In-vitro drug release profile of nefopam hydrochloride from optimized batch of NFH-NS, physical mixture and pure drug in phosphate buffer (pH 7.4) at 37 ± 0.5 °C.

Table 4

In-vitro drug release data of optimized NFH-NS for various release kinetic models.

Order	R2	a	b	Regression equation	k	n
Zero	0.844	3.022	30.69	y = 3.022x + 30.69	3.022 (h−1)	–
First	0.969	−0.038	1.879	y = −0.038x + 1.879	−0.038 (h−1)	–
Higuchi	0.961	18.02	9.807	y = 18.02x + 9.807	18.02 (h−1/2)	–
Peppas	0.988	0.425	1.409	y = 0.425x + 1.409	25.8 (h−n)	0.425
Hixon–Crowell	0.935	−0.093	3.122	y = −0.093x + 4.165	−0.093 (h−1/3)	–

R2 – Squared correlation coefficient; a – Slope; b – Intercept; k – Release constant; n – Release exponent of Korsmeyer–Peppas model.

Stability study

Long term and accelerated stability testing of optimized NFH-NS was conducted to evaluate degradation rate constant (k), half-life (t1/2) and shelf-life (t10%) of NFH-NS at 25 ± 2 °C/60 ± 5% RH and 40 ± 2 °C/75 ± 5% RH, respectively. Degradation rate constant (k) was estimated from plot of log % residual drug content vs. time (Fig. 11a). It was found that NFH-NS stored at 25 ± 2 °C/60 ± 5% RH and 40 ± 2 °C/75 ± 5% RH have degradation rate constant (k) of 1.695 × 10−4 which corresponds to t10% value of nearly 621 days and 2.0615 × 10−4 which corresponds to t10% value of nearly 510 days. After 12 months of storage of NFH-NS at 25 ± 2 °C/60 ± 5% RH, the significant difference in % residual drug content was not observed as compared to control (Fig. 11b). These findings revealed that the remarkable stability of NFH-NS was achieved at 25 ± 2 °C/60 ± 5% RH.

Figure 11

Stability of optimized NFH-NS on storage under various temperatures and % RH condition (a) log % residual drug content and (b) % residual drug content.

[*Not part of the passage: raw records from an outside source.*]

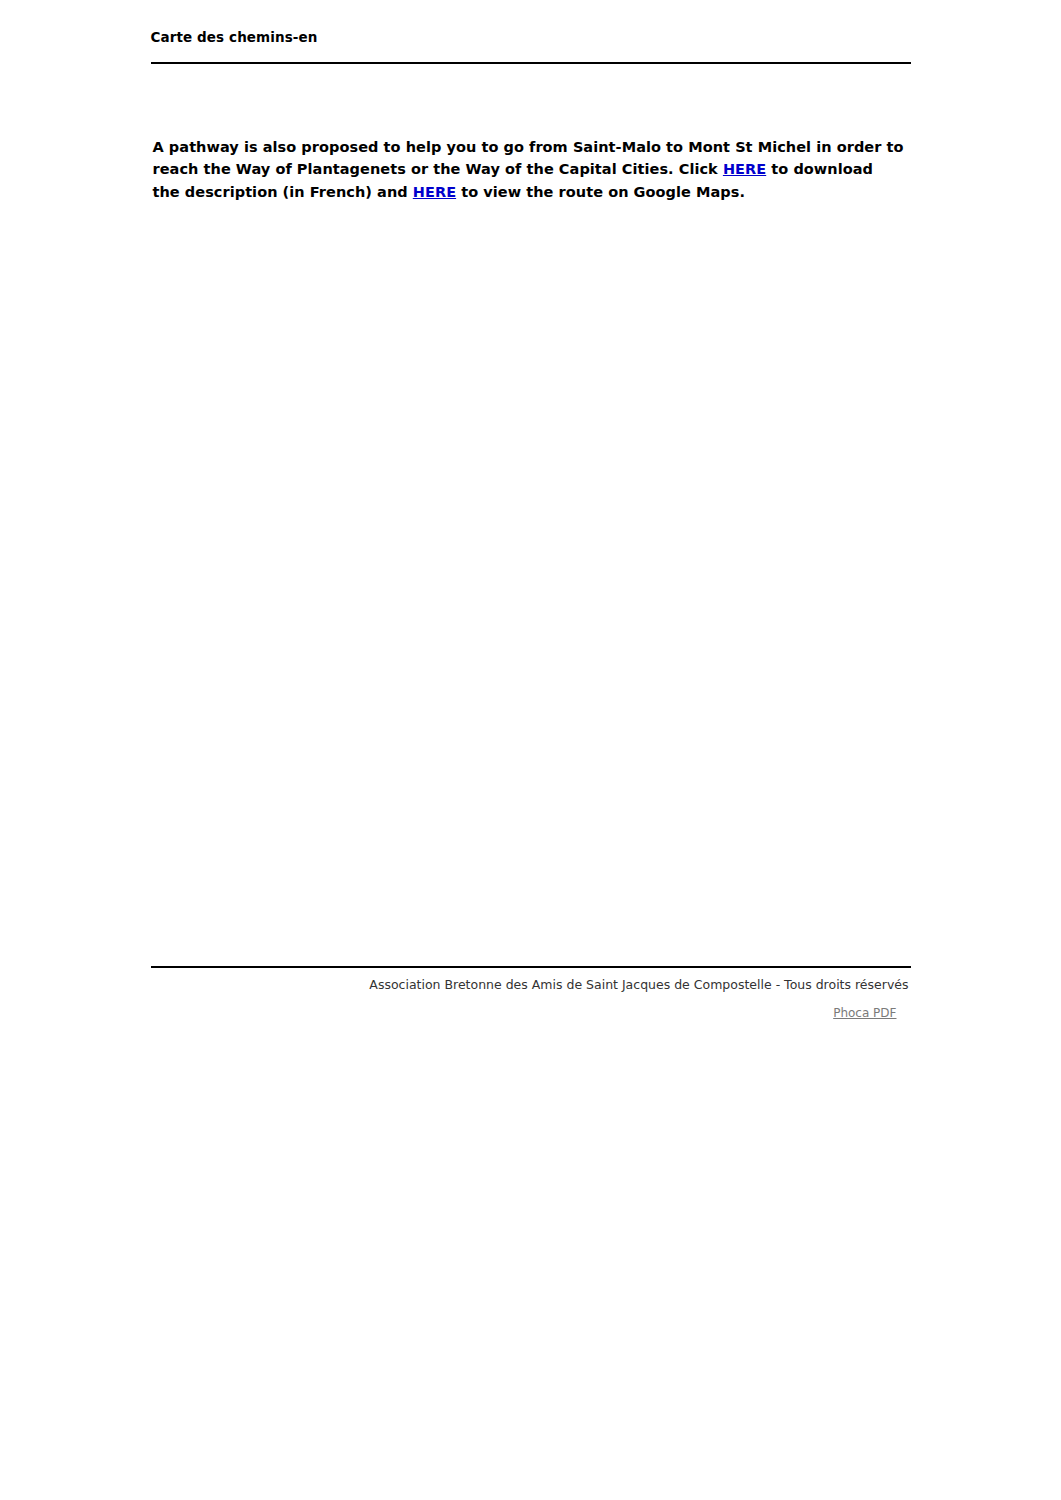Carte des chemins-en
A pathway is also proposed to help you to go from Saint-Malo to Mont St Michel in order to reach the Way of Plantagenets or the Way of the Capital Cities. Click HERE to download the description (in French) and HERE to view the route on Google Maps.
Association Bretonne des Amis de Saint Jacques de Compostelle - Tous droits réservés
Phoca PDF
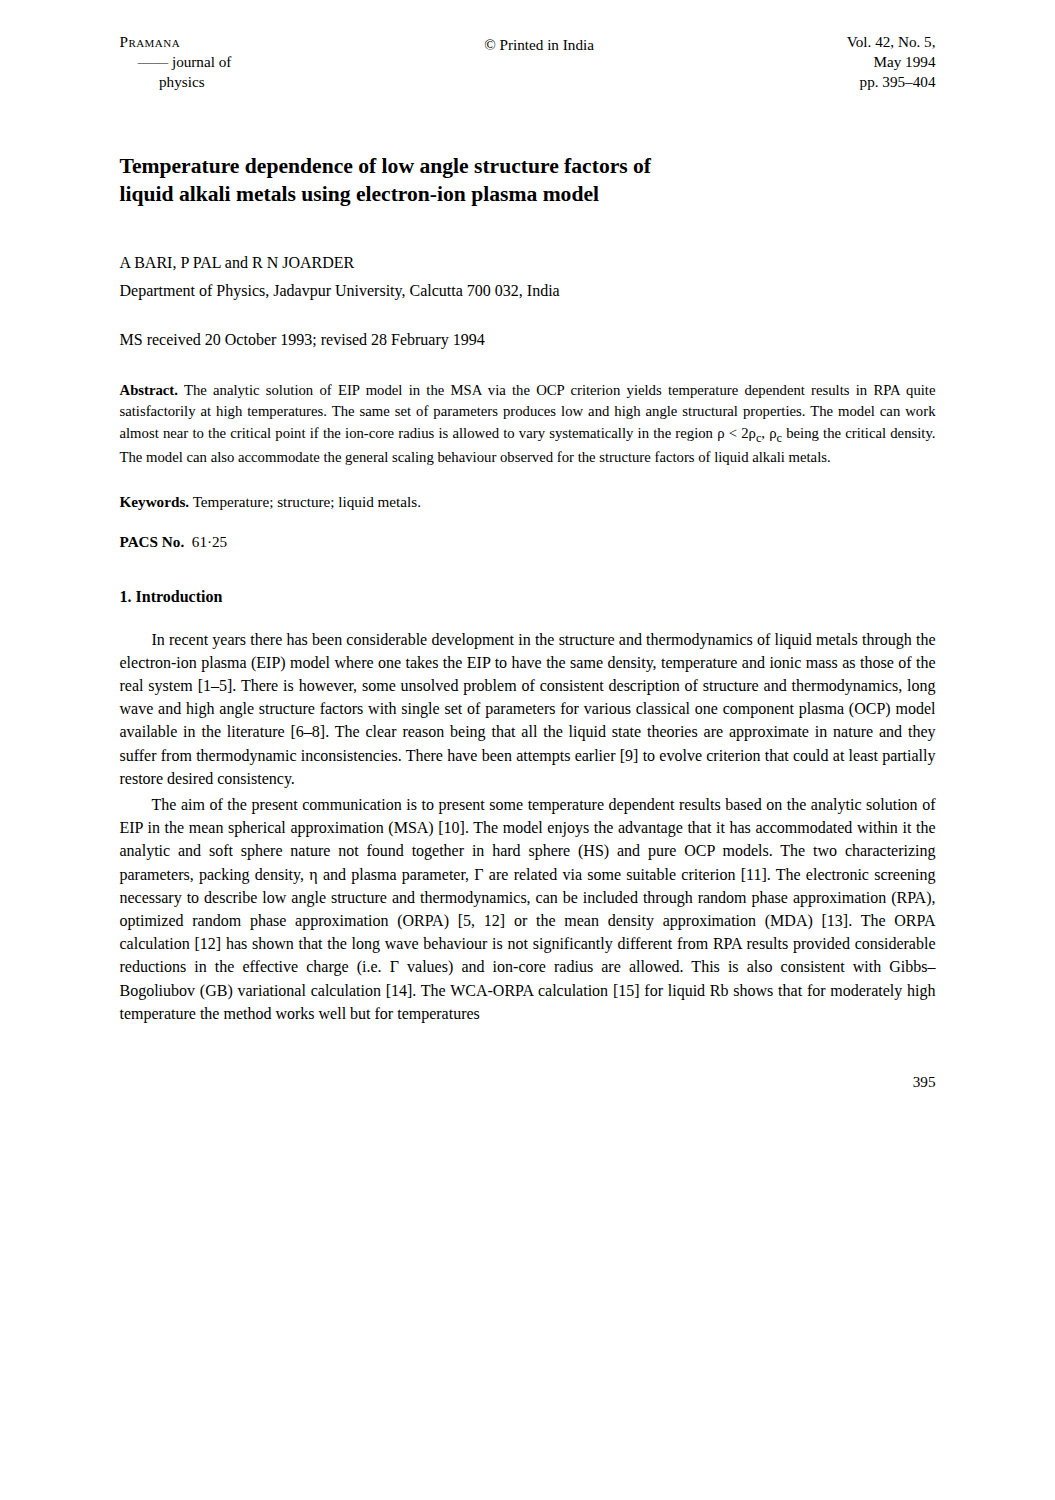Pramana
—— journal of
physics
© Printed in India
Vol. 42, No. 5,
May 1994
pp. 395–404
Temperature dependence of low angle structure factors of
liquid alkali metals using electron-ion plasma model
A BARI, P PAL and R N JOARDER
Department of Physics, Jadavpur University, Calcutta 700 032, India
MS received 20 October 1993; revised 28 February 1994
Abstract. The analytic solution of EIP model in the MSA via the OCP criterion yields temperature dependent results in RPA quite satisfactorily at high temperatures. The same set of parameters produces low and high angle structural properties. The model can work almost near to the critical point if the ion-core radius is allowed to vary systematically in the region ρ < 2ρc, ρc being the critical density. The model can also accommodate the general scaling behaviour observed for the structure factors of liquid alkali metals.
Keywords. Temperature; structure; liquid metals.
PACS No. 61·25
1. Introduction
In recent years there has been considerable development in the structure and thermodynamics of liquid metals through the electron-ion plasma (EIP) model where one takes the EIP to have the same density, temperature and ionic mass as those of the real system [1–5]. There is however, some unsolved problem of consistent description of structure and thermodynamics, long wave and high angle structure factors with single set of parameters for various classical one component plasma (OCP) model available in the literature [6–8]. The clear reason being that all the liquid state theories are approximate in nature and they suffer from thermodynamic inconsistencies. There have been attempts earlier [9] to evolve criterion that could at least partially restore desired consistency.
The aim of the present communication is to present some temperature dependent results based on the analytic solution of EIP in the mean spherical approximation (MSA) [10]. The model enjoys the advantage that it has accommodated within it the analytic and soft sphere nature not found together in hard sphere (HS) and pure OCP models. The two characterizing parameters, packing density, η and plasma parameter, Γ are related via some suitable criterion [11]. The electronic screening necessary to describe low angle structure and thermodynamics, can be included through random phase approximation (RPA), optimized random phase approximation (ORPA) [5, 12] or the mean density approximation (MDA) [13]. The ORPA calculation [12] has shown that the long wave behaviour is not significantly different from RPA results provided considerable reductions in the effective charge (i.e. Γ values) and ion-core radius are allowed. This is also consistent with Gibbs–Bogoliubov (GB) variational calculation [14]. The WCA-ORPA calculation [15] for liquid Rb shows that for moderately high temperature the method works well but for temperatures
395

Chronic constricted injury (CCI) method

Neuropathic pain study was performed by chronic constricted injury (CCI) method to compare pure NFH and optimized NFH-NS by cold allodynia. NFH-NS-treated CCI group exhibits no significant difference in pain behavior till 2 h of drug administration as compared to NFH-treated CCI group (p > 0.05) (Fig. 12). After 2 h, NFH-NS-treated CCI group produces significant difference in pain behavior till 10 h of drug administration as compared to NFH-treated CCI group indicating sustained release of drug from NFH-NS (p < 0.0001).

Figure 12

The frequency of paw withdrawal in response to acetone at several time points post treatment in phosphate buffer-treated CCI group, phosphate buffer-treated sham group, NFH-treated CCI group and NFH-NS-treated CCI group. Results are expressed as the mean ± SEM of 6 animals per group. Asterisks indicate a significant difference between treated groups compared with control group (∗p < 0.0001).

Conclusions

This research work might provide yardstick for potential use of eudragit polymers for synthesis of NFH-NS. In current investigation, NFH-NS with high drug entrapment efficiency and drug loading were successfully synthesized using eudragit RL 100 and RS 100 by a simple and inexpensive quasi solvent diffusion technique and optimized by Box–Behnken design. The present study conclusively manifested that the optimal formulation of NFH-NS having desirability function 0.920 was achieved with 1:3 drug/polymer ratios (w/w), 2% (w/v) sorbitan monooleate as surfactant, 3.8 h stirring time, 1:12 DP/CP ratio and 2000 rpm stirring speed. The optimized NFH-NS followed biphasic Fickian diffusional release pattern from polymer matrix and exhibited the requisite stability at 25 ± 2 °C/60 ± 5% RH. Chronic constricted injury (CCI) model in Wistar rats manifested sustained action of optimized NFH-NS. It was concluded that NFH-NS could substantially be utilized for sustained drug delivery.